Cry, the Beloved Country Chapter 9 Summary

  • This chapter is all about "you." You? Yes you.
  • Okay, okay. So the "you" is a black person (shifting between a woman, a boy, and a man) dealing with the poor housing available in the black districts of Johannesburg.
  • (For more on the unusual style of this chapter, check out "Suffering" in "Themes.")
  • A lot of people in the city are forced to rent out rooms to strangers because they need the extra money.
  • But these rooms can't meet the demand, since there are huge numbers of people pouring into the city from rural areas looking for work, and there aren't enough legal, proper new houses being built to shelter all of them.
  • So, out of desperation, a lot of the city's new residents build illegal shanties to live in.
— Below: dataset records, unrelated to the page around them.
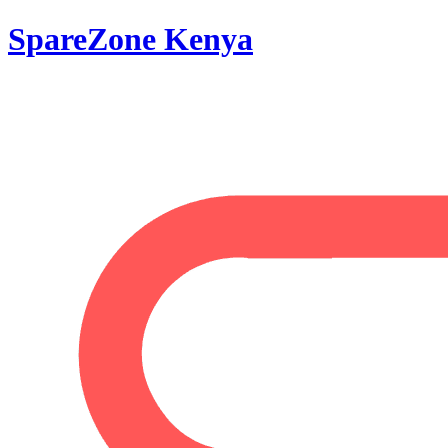
SpareZone Kenya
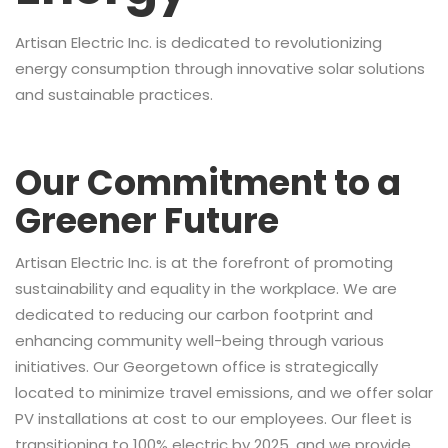
Artisan Electric Inc. is dedicated to revolutionizing
energy consumption through innovative solar solutions
and sustainable practices.
Our Commitment to a
Greener Future
Artisan Electric Inc. is at the forefront of promoting
sustainability and equality in the workplace. We are
dedicated to reducing our carbon footprint and
enhancing community well-being through various
initiatives. Our Georgetown office is strategically
located to minimize travel emissions, and we offer solar
PV installations at cost to our employees. Our fleet is
transitioning to 100% electric by 2025, and we provide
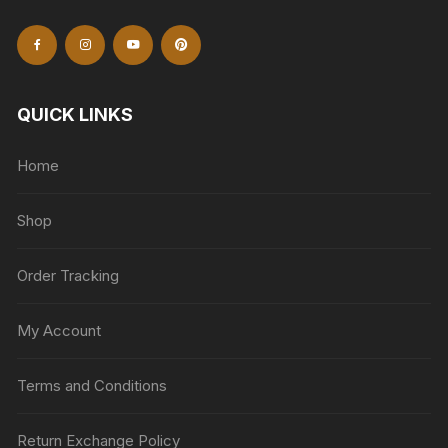
QUICK LINKS
Home
Shop
Order Tracking
My Account
Terms and Conditions
Return Exchange Policy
There are so many shanties that they have now formed a whole Shanty Town, housing tons of people close together and in poor conditions.
  • The chapter then zooms in on a woman, newly arrived in the Shanty Town, whose child gets sick. A local activist, Dubula, offers to bring in a doctor, but it's too late, and the child dies.
  • White people come and look at the shanties, worried about the bad quality of life for their residents, but then they go back to their own homes where everything's peachy keen.
  • These Shanty Towns have also spread to other growing cities in South Africa.